Enterprise & the Evaluation of Financial Systems:
Applied General Equilibrium Analysis
This course is about how to evaluate the financial systems of developing economies. Specifically, this course evaluates the impact of financial institutions, markets, and policies on growth, inequality, poverty, and the welfare of households and businesses. The financial system comprises the role of informal and formal financial sectors in the intermediation of savings and credit and the allocation of idiosyncratic and aggregate risk. If markets and institutions were perfect, and there were no policy distortions, then certain benchmark standards would be implied. Relative to these benchmarks, there are many anomalies in developing economies, even for those using formal credit and savings instruments. Likewise, various government program innovations and plausibly exogenous variation in access to intermediation have had nontrivial impact on households and businesses. More generally, enhanced finance is established to be correlated with and causally related to growth of GDP and poverty reduction, though with mixed consequences for the distribution of income.
A repeated theme is the description of an entire economy as an integrated micro-macro system, with the choices of diverse individual agents aggregated up to explain macro variables. Choices are shown to be constrained by real obstacles to trade, e.g., moral hazard, adverse selection, limited liability, collateral/default and transactions costs, but markets and contracts may be incomplete even beyond the associated, revised benchmark standards. Mechanism design and contract theory are featured. More generally, policy variables play an important role in choices and outcomes. Thus, there are nontrivial gains and losses to financial policy variation.
Below are selected PowerPoint presentations and class notes on a variety of related topics.

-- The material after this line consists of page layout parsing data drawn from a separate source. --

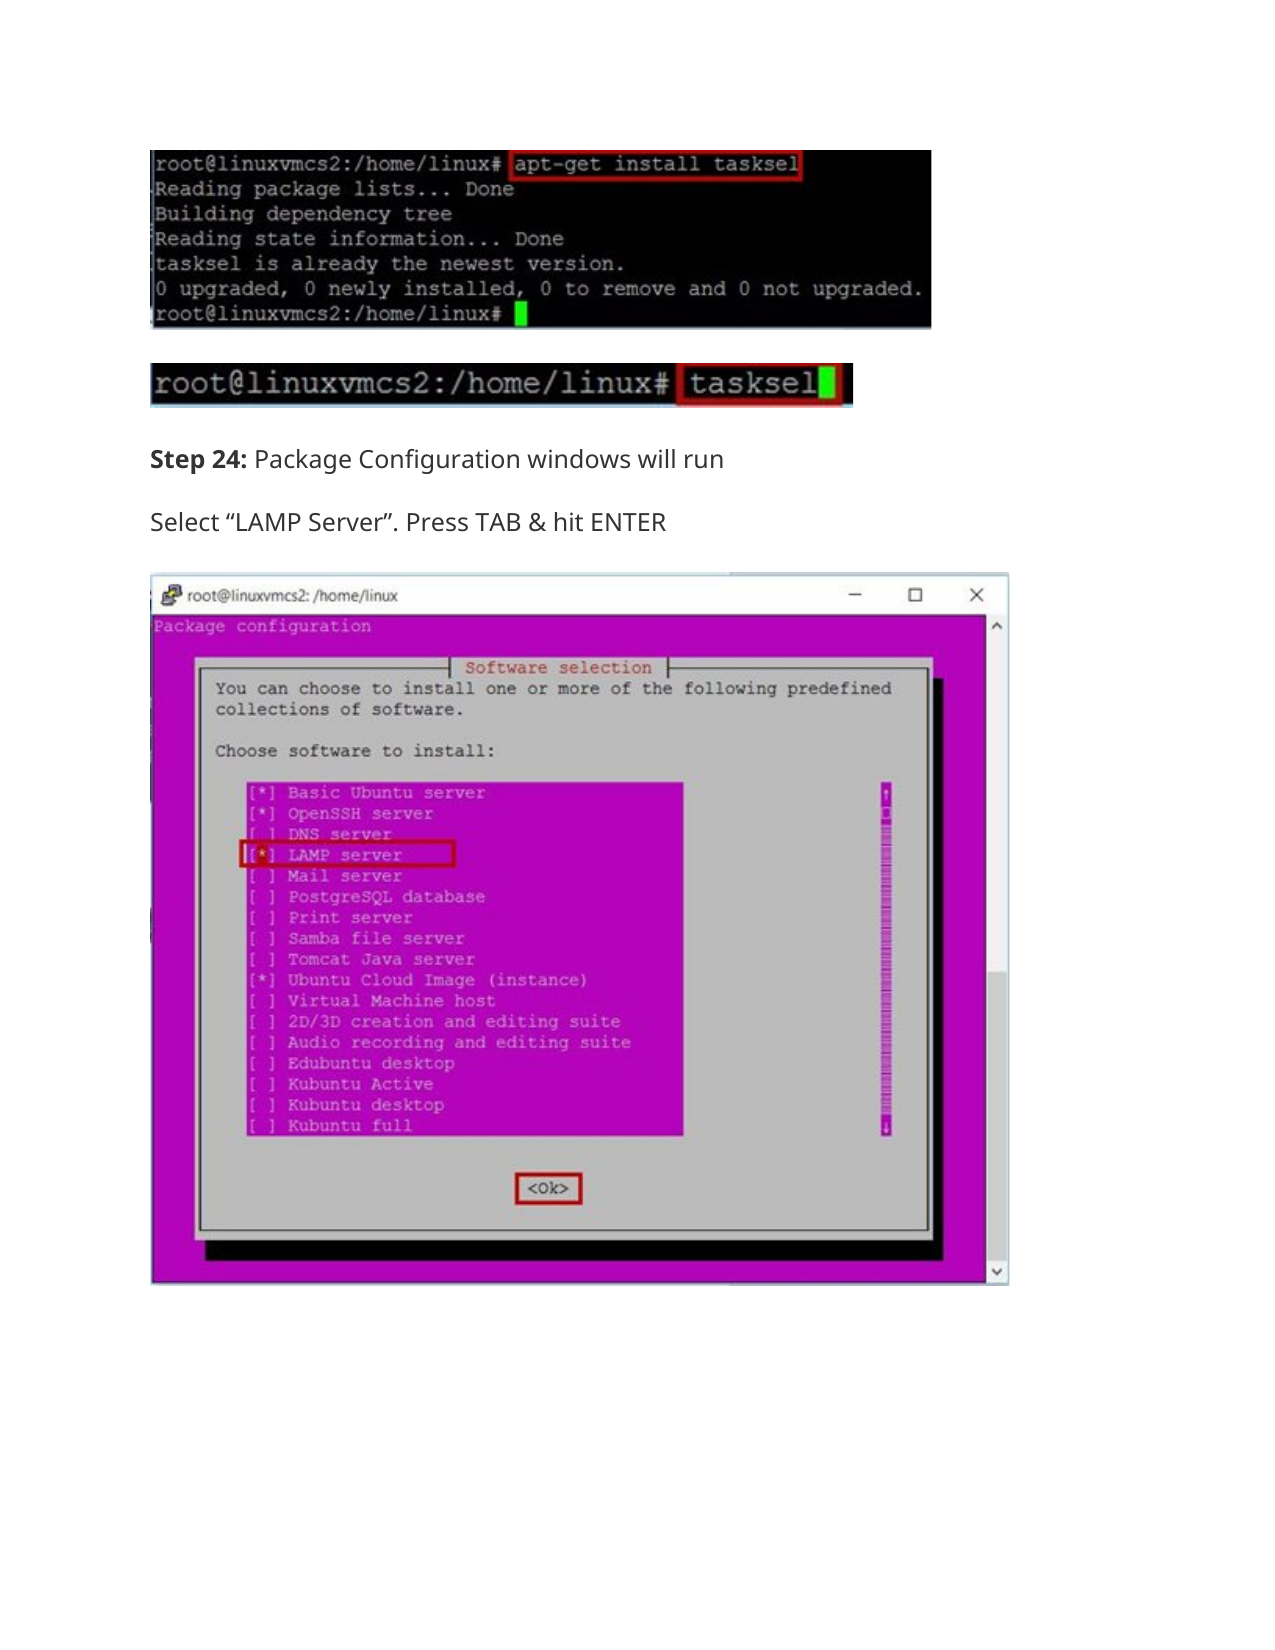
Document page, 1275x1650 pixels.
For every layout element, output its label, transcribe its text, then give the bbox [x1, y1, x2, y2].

text Select “LAMP Server”. Press TAB & hit ENTER [150, 505, 1125, 1285]
picture [150, 150, 932, 330]
text Step 24: Package Configuration windows will run [150, 150, 1125, 476]
picture [150, 363, 854, 408]
picture [150, 572, 1010, 1286]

Check back for updates, as additional materials on enterprise will be added.
Using the Thai financial crisis as a natural experiment, the authors use a model of occupational choice to estimate entrepreneurial talent and reach conclusions about entrepreneurial heterogeneity. Paulson and Townsend discuss the increase in entrepreneurship following the crisis, as well as the importance of this entrepreneurial talent -- albeit unobservable -- for investment, output, and economic growth.
Chris Udry of Yale University examines economic change in Ghana over the period 1987-2006 in this presentation. He documents trends in entrepreneurship as part of preparations for a Ghana panel survey and associated interventions. Specifically, Udry focuses on changes in economic activity at the mirco level, such as new enterprises and increased specialization among entrepreneurs.

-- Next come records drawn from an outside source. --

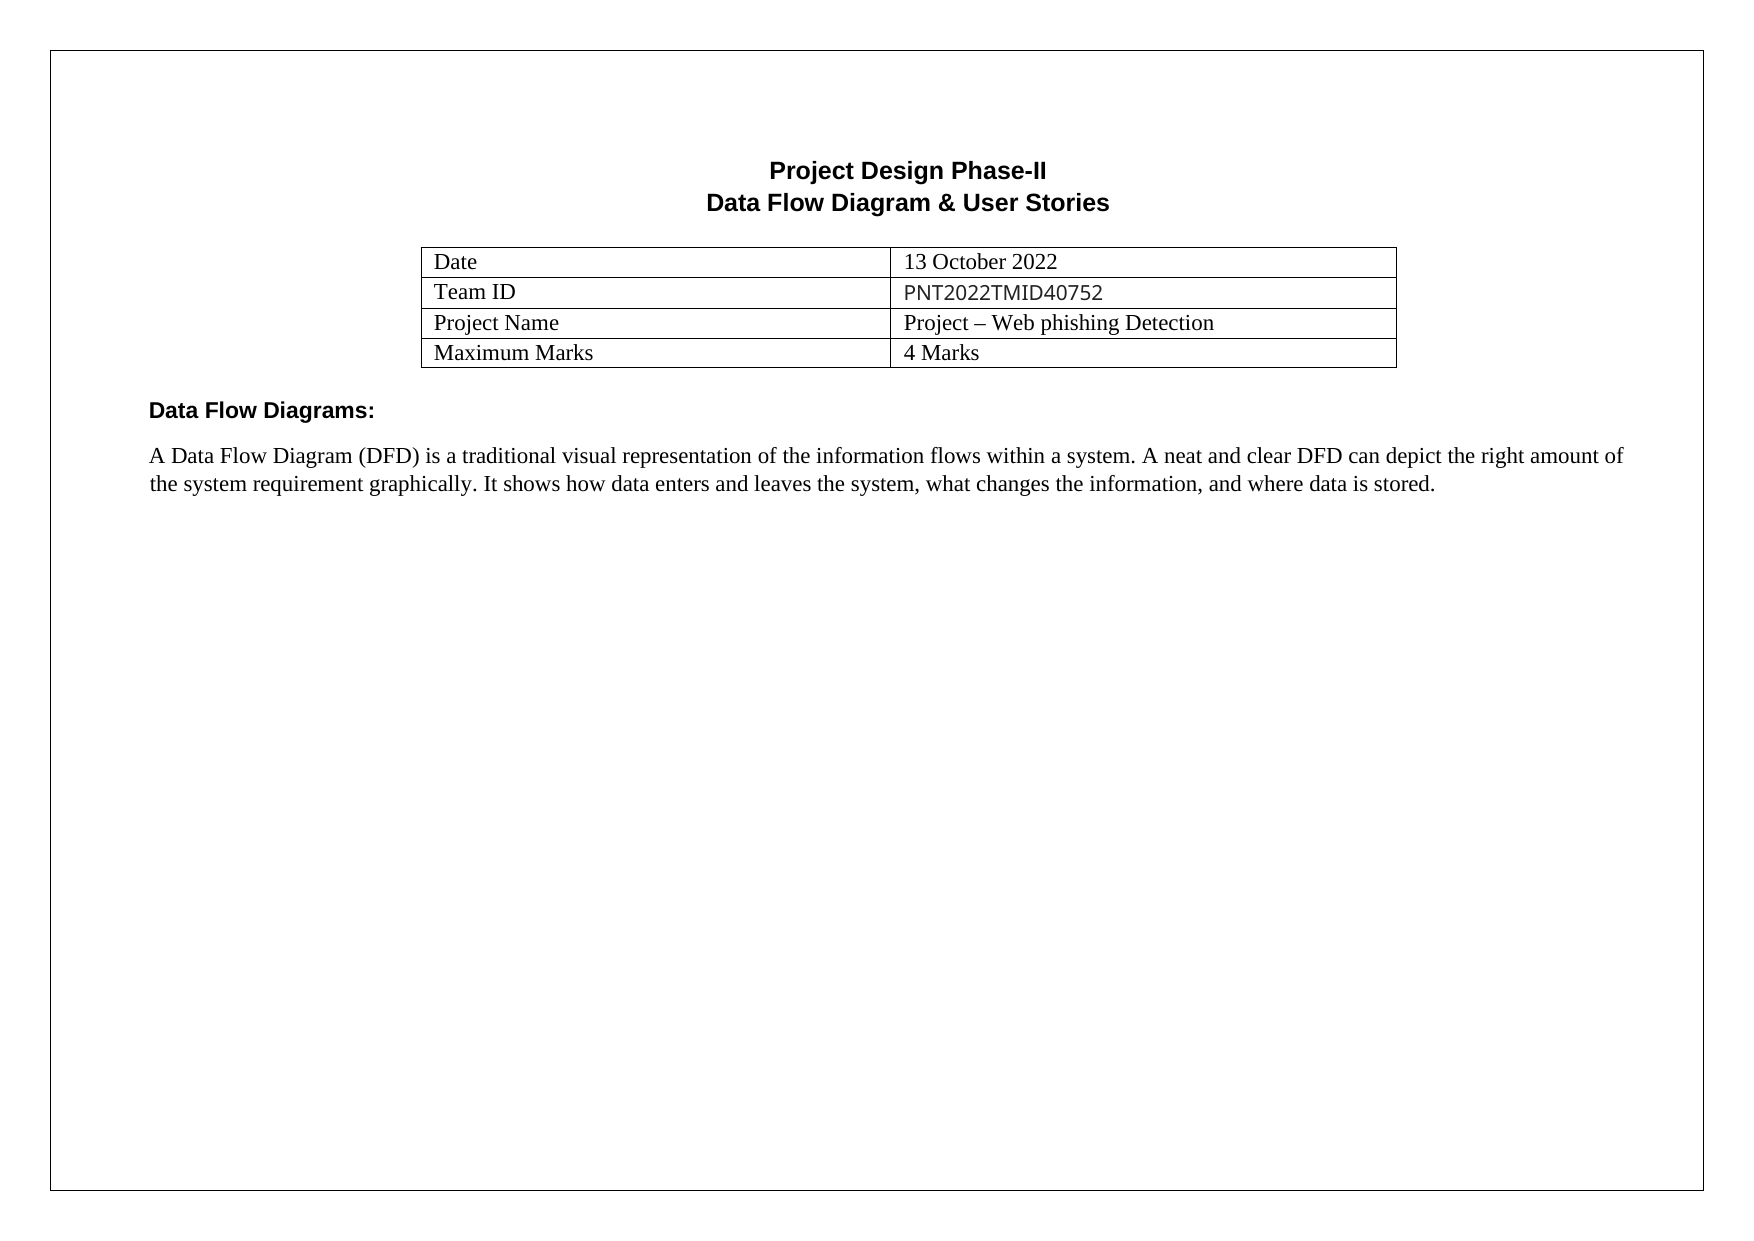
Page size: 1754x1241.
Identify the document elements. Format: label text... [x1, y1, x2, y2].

text A Data Flow Diagram (DFD) is a traditional visual representation of the information flows within a system. A neat and clear DFD can depict the right amount of the system requirement graphically. It shows how data enters and leaves the system, what changes the information, and where data is stored. [148, 442, 1648, 497]
table_cell PNT2022TMID40752 [891, 278, 1396, 308]
table_header Date [422, 248, 890, 277]
table_cell 4 Marks [891, 339, 1396, 367]
table_cell Maximum Marks [422, 339, 890, 367]
text Data Flow Diagrams: [148, 397, 1648, 423]
text Project Design Phase-II [169, 156, 1647, 185]
table_cell Team ID [422, 278, 890, 308]
table_cell Project – Web phishing Detection [891, 309, 1396, 338]
text Data Flow Diagram & User Stories [169, 187, 1648, 216]
table_cell Project Name [422, 309, 890, 338]
table_header 13 October 2022 [891, 248, 1396, 277]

This presentation begins with an overview of large-scale, comprehensive panel surveys conducted in Ghana and India by Yale's Economic Growth Center. The second portion describes work done by Mark Rosenzweig and Kaivan Munshi that utilizes survey data to examine India's caste system and its effect on the leadership competence of local governments, an important analysis on community networks and development.

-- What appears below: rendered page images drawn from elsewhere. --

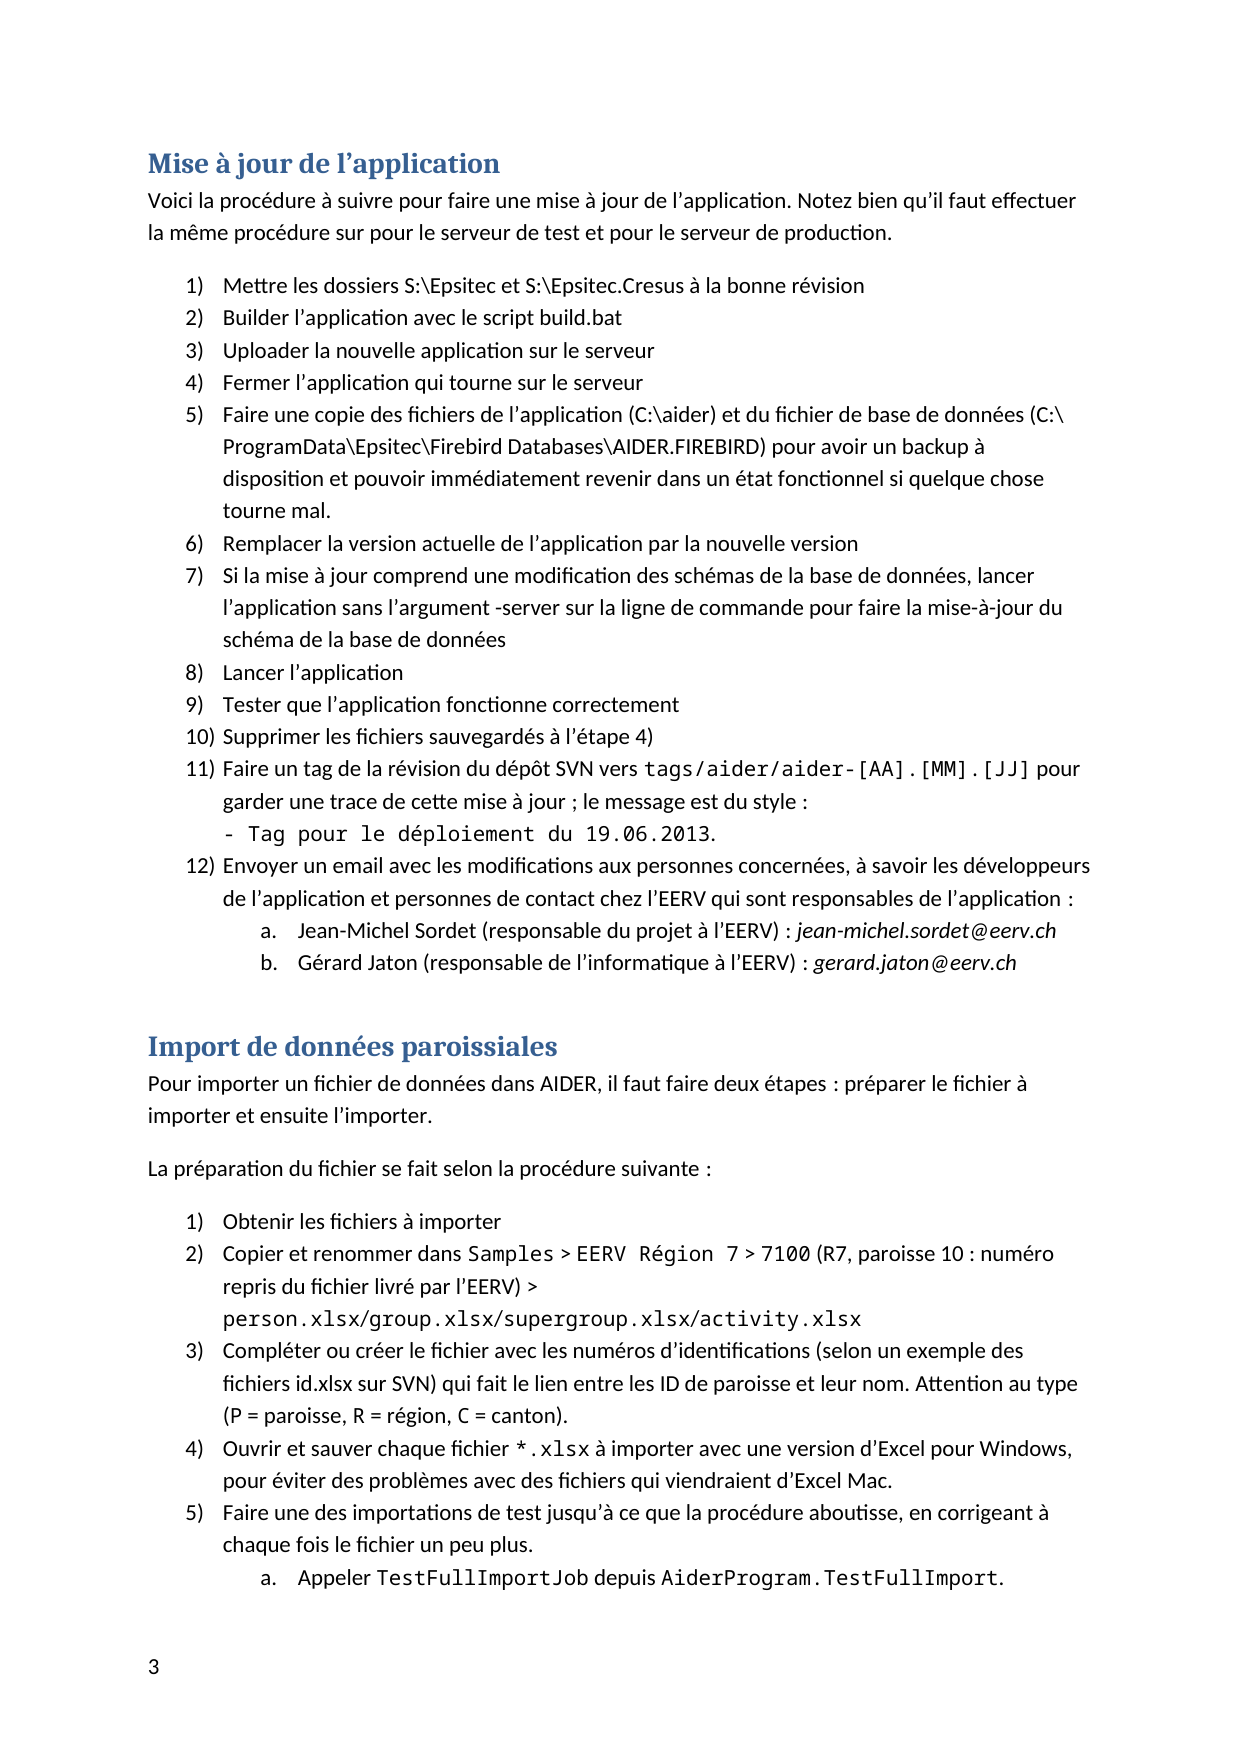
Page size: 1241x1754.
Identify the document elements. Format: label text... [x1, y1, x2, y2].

list Fermer l’application qui tourne sur le serveur [185, 368, 1093, 396]
list Tester que l’application fonctionne correctement [185, 690, 1093, 718]
list Faire un tag de la révision du dépôt SVN vers tags/aider/aider-[AA].[MM].[JJ] pour garder une trace de cette mise à jour ; le message est du style : - Tag pour le déploiement du 19.06.2013. [185, 754, 1093, 847]
list Obtenir les fichiers à importer [185, 1207, 1093, 1235]
list Builder l’application avec le script build.bat [185, 303, 1093, 332]
list Si la mise à jour comprend une modification des schémas de la base de données, lancer l’application sans l’argument -server sur la ligne de commande pour faire la mise-à-jour du schéma de la base de données [185, 561, 1093, 653]
text Pour importer un fichier de données dans AIDER, il faut faire deux étapes : préparer le fichier à importer et ensuite l’importer. [148, 1069, 1093, 1129]
list Remplacer la version actuelle de l’application par la nouvelle version [185, 529, 1093, 557]
text La préparation du fichier se fait selon la procédure suivante : [148, 1154, 1093, 1182]
list Faire une des importations de test jusqu’à ce que la procédure aboutisse, en corrigeant à chaque fois le fichier un peu plus. [185, 1498, 1093, 1559]
text Voici la procédure à suivre pour faire une mise à jour de l’application. Notez bien qu’il faut effectuer la même procédure sur pour le serveur de test et pour le serveur de production. [148, 186, 1093, 246]
list Appeler TestFullImportJob depuis AiderProgram.TestFullImport. [260, 1563, 1093, 1591]
subtitle Import de données paroissiales [148, 1030, 1093, 1064]
list Compléter ou créer le fichier avec les numéros d’identifications (selon un exemple des fichiers id.xlsx sur SVN) qui fait le lien entre les ID de paroisse et leur nom. Attention au type (P = paroisse, R = région, C = canton). [185, 1337, 1093, 1429]
list Envoyer un email avec les modifications aux personnes concernées, à savoir les développeurs de l’application et personnes de contact chez l’EERV qui sont responsables de l’application : [185, 852, 1093, 912]
list Supprimer les fichiers sauvegardés à l’étape 4) [185, 722, 1093, 750]
list Mettre les dossiers S:\Epsitec et S:\Epsitec.Cresus à la bonne révision [185, 271, 1093, 299]
list Gérard Jaton (responsable de l’informatique à l’EERV) : gerard.jaton@eerv.ch [260, 948, 1093, 976]
list Faire une copie des fichiers de l’application (C:\aider) et du fichier de base de données (C:\ProgramData\Epsitec\Firebird Databases\AIDER.FIREBIRD) pour avoir un backup à disposition et pouvoir immédiatement revenir dans un état fonctionnel si quelque chose tourne mal. [185, 400, 1093, 525]
list Ouvrir et sauver chaque fichier *.xlsx à importer avec une version d’Excel pour Windows, pour éviter des problèmes avec des fichiers qui viendraient d’Excel Mac. [185, 1434, 1093, 1494]
list Jean-Michel Sordet (responsable du projet à l’EERV) : jean-michel.sordet@eerv.ch [260, 916, 1093, 944]
list Uploader la nouvelle application sur le serveur [185, 336, 1093, 364]
list Lancer l’application [185, 658, 1093, 686]
list Copier et renommer dans Samples > EERV Région 7 > 7100 (R7, paroisse 10 : numéro repris du fichier livré par l’EERV) > person.xlsx/group.xlsx/supergroup.xlsx/activity.xlsx [185, 1239, 1093, 1332]
subtitle Mise à jour de l’application [148, 148, 1093, 181]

Enterprises run by households are a major economic factor, particularly in developing countries. This short presentation develops methods to compute, estimate, and test across a wide range of financial access models in order to best describe investment and consumption. Findings are based on a working paper of the same title.
Measuring microenterprise profits can be difficult due to a lack of paper records, but Chris Woodruff uses survey data on enterprises in Sri Lanka to examine profits and revenue/cost measures. He finds a low correlation between cash flow and profit, potentially due to timing mismatches in inventory, recall issues, and deliberate misreporting by business owners.
Cynthia Kinnan of MIT presents on distinguishing barriers to insurance in rural Thailand. She examines three major barriers: limited commitment, moral hazard and hidden income. Kinnan indicates the importance of knowing why insurance is incomplete, as it has important implications for policy such as taxation, aid targeting, and safety net design.
These notes discuss the creation of the balance statement, income statement, and statement of cash flows for households in developing countries, specifically Thailand. This is done with the goal of better measurement of productivity, risk, and the financial situation in an analysis of high frequency panel data. A monograph of same title is available at Cambridge Press.